Provided information: Begin

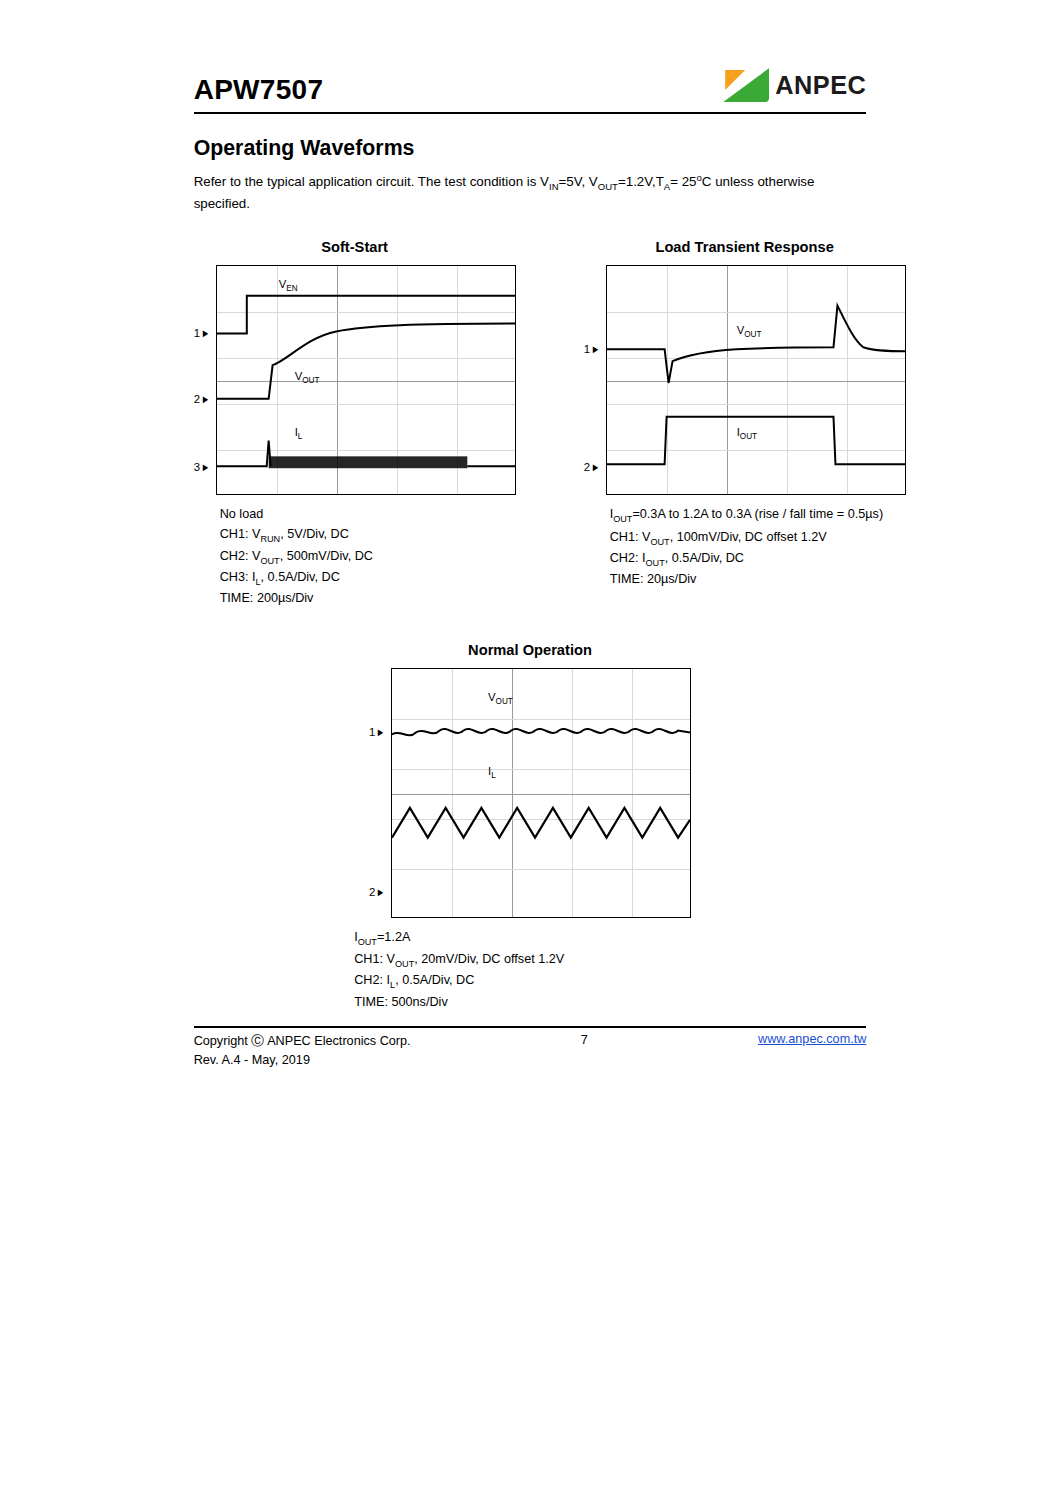APW7507
ANPEC
Operating Waveforms
Refer to the typical application circuit. The test condition is VIN=5V, VOUT=1.2V,TA= 25oC unless otherwise specified.
Soft-Start
1►
2►
3►
VEN
VOUT
IL
No load
CH1: VRUN, 5V/Div, DC
CH2: VOUT, 500mV/Div, DC
CH3: IL, 0.5A/Div, DC
TIME: 200µs/Div
Load Transient Response
1►
2►
VOUT
IOUT
IOUT=0.3A to 1.2A to 0.3A (rise / fall time = 0.5µs)
CH1: VOUT, 100mV/Div, DC offset 1.2V
CH2: IOUT, 0.5A/Div, DC
TIME: 20µs/Div
Normal Operation
1►
2►
VOUT
IL
IOUT=1.2A
CH1: VOUT, 20mV/Div, DC offset 1.2V
CH2: IL, 0.5A/Div, DC
TIME: 500ns/Div
Copyright Ⓒ ANPEC Electronics Corp.
Rev. A.4 - May, 2019
7
www.anpec.com.tw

Provided information: End

-- Exercise details --
Above are some records; copy each line there that contains "VOUT".

-- Response to this exercise --
Refer to the typical application circuit. The test condition is VIN=5V, VOUT=1.2V,TA= 25oC unless otherwise specified.
VOUT
CH2: VOUT, 500mV/Div, DC
VOUT
CH1: VOUT, 100mV/Div, DC offset 1.2V
VOUT
CH1: VOUT, 20mV/Div, DC offset 1.2V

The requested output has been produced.